What about the houses of worship? Are they empty, too? Or are they bustling with activity amid the economic problems?
Eventually, the story returns to Scott, the woman living in her truck, and paints a relatively detailed portrait of her circumstances and predicament.
Then comes the killer quote:
"Without the churches, people would be starving in the street," she says.
Bam!
Sounds like a perfect opportunity to explore the religion angle.
And the story does follow up with these three paragraphs before moving on to more government statistics:
That's no exaggeration to David Richey, pastor of Richards Chapel United Methodist Church. He and his wife, Beverly, run a food pantry and a soup kitchen where they dish out close to 1,000 meals a month.
The people who walk through the door "don't make enough to have three squares a day, so we have to supplement that for them," he says.
The biggest increase they see: families with children.
Sooooo ... do we have a ghost here or not?
On the one hand, USA Today doesn't ignore the churches.

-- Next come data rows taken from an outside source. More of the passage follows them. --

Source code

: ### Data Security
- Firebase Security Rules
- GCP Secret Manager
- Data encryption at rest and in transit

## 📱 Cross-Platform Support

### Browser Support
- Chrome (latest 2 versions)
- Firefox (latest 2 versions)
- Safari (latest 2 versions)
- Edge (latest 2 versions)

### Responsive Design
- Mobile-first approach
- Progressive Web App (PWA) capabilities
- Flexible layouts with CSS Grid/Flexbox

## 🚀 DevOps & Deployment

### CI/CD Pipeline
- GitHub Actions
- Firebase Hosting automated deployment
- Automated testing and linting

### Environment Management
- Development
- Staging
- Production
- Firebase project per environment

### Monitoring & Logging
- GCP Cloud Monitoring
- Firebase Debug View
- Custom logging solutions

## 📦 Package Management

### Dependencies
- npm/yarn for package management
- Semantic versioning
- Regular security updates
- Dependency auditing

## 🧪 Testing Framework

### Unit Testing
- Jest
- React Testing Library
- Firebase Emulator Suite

On the other hand, the religion angle seems to be downplayed. Only one church is mentioned. The woman living in the truck isn't asked about her own faith. No effort is made to explore the role of churches in feeding starving people. Is the Methodist church the only one feeding the hungry? Are the shelves really bare at the church's food pantry? If so, why?

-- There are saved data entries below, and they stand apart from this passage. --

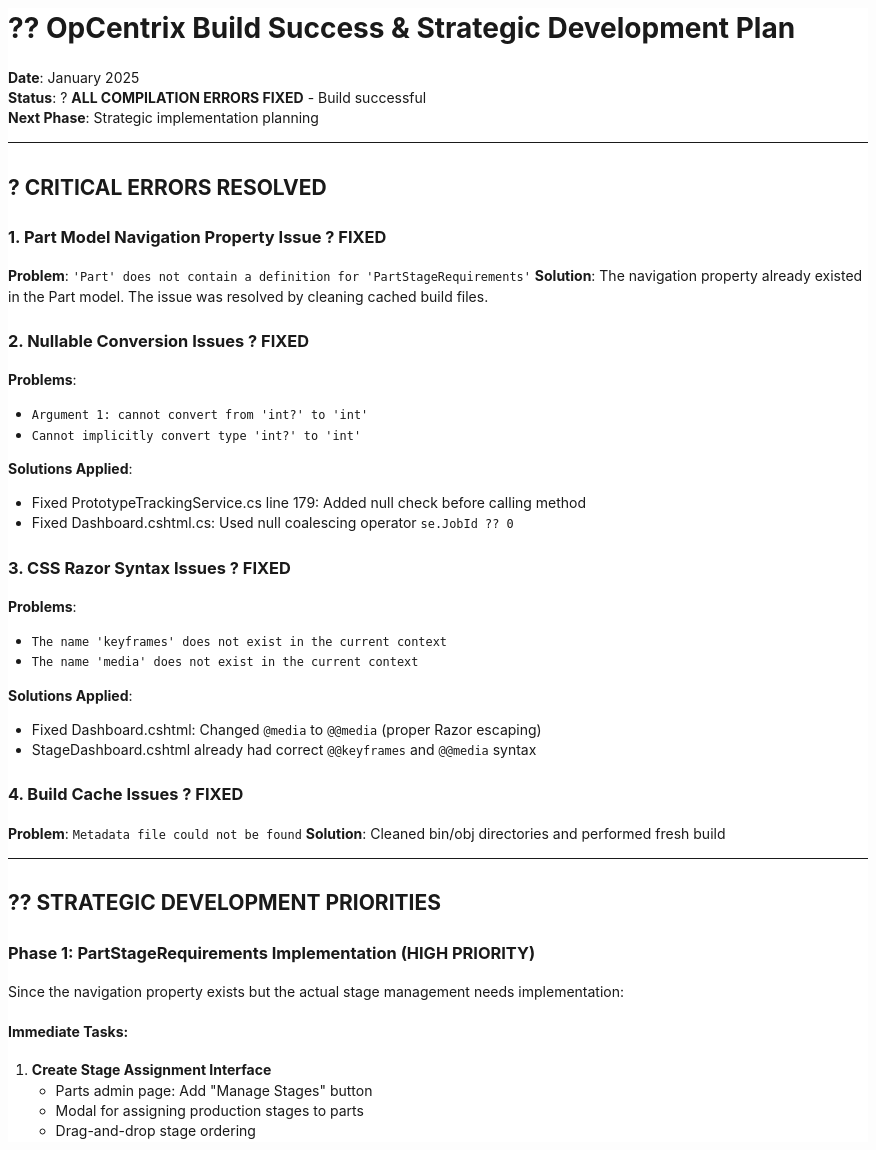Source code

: # ?? **OpCentrix Build Success & Strategic Development Plan**

**Date**: January 2025  
**Status**: ? **ALL COMPILATION ERRORS FIXED** - Build successful  
**Next Phase**: Strategic implementation planning  

---

## ? **CRITICAL ERRORS RESOLVED**

### **1. Part Model Navigation Property Issue ? FIXED**
**Problem**: `'Part' does not contain a definition for 'PartStageRequirements'`
**Solution**: The navigation property already existed in the Part model. The issue was resolved by cleaning cached build files.

### **2. Nullable Conversion Issues ? FIXED**
**Problems**: 
- `Argument 1: cannot convert from 'int?' to 'int'`
- `Cannot implicitly convert type 'int?' to 'int'`

**Solutions Applied**:
- Fixed PrototypeTrackingService.cs line 179: Added null check before calling method
- Fixed Dashboard.cshtml.cs: Used null coalescing operator `se.JobId ?? 0`

### **3. CSS Razor Syntax Issues ? FIXED**
**Problems**: 
- `The name 'keyframes' does not exist in the current context`
- `The name 'media' does not exist in the current context`

**Solutions Applied**:
- Fixed Dashboard.cshtml: Changed `@media` to `@@media` (proper Razor escaping)
- StageDashboard.cshtml already had correct `@@keyframes` and `@@media` syntax

### **4. Build Cache Issues ? FIXED**
**Problem**: `Metadata file could not be found`
**Solution**: Cleaned bin/obj directories and performed fresh build

---

## ?? **STRATEGIC DEVELOPMENT PRIORITIES**

### **Phase 1: PartStageRequirements Implementation (HIGH PRIORITY)**
Since the navigation property exists but the actual stage management needs implementation:

#### **Immediate Tasks**:
1. **Create Stage Assignment Interface**
   - Parts admin page: Add "Manage Stages" button
   - Modal for assigning production stages to parts
   - Drag-and-drop stage ordering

Interestingly enough, when I got online to grab the link to the story, I came across a related USA Today video titled "More poor eat all three meals at church soup kitchens." In the three-minute video, produced by the writer of the print story, officials with the Methodist church as well as Presbyterian and Catholic churches in Troy discuss their work feeding the poor. People helped by the churches also are interviewed. It's the kind of background that would have answered some of my questions from the dead-tree story.
The video makes me curious why USA Today chose not to explore the religion angle in its print story. Was a purposeful decision made to downplay the churches' role? Was that angle deemed not important enough for the paper version? Was it simply a matter of space?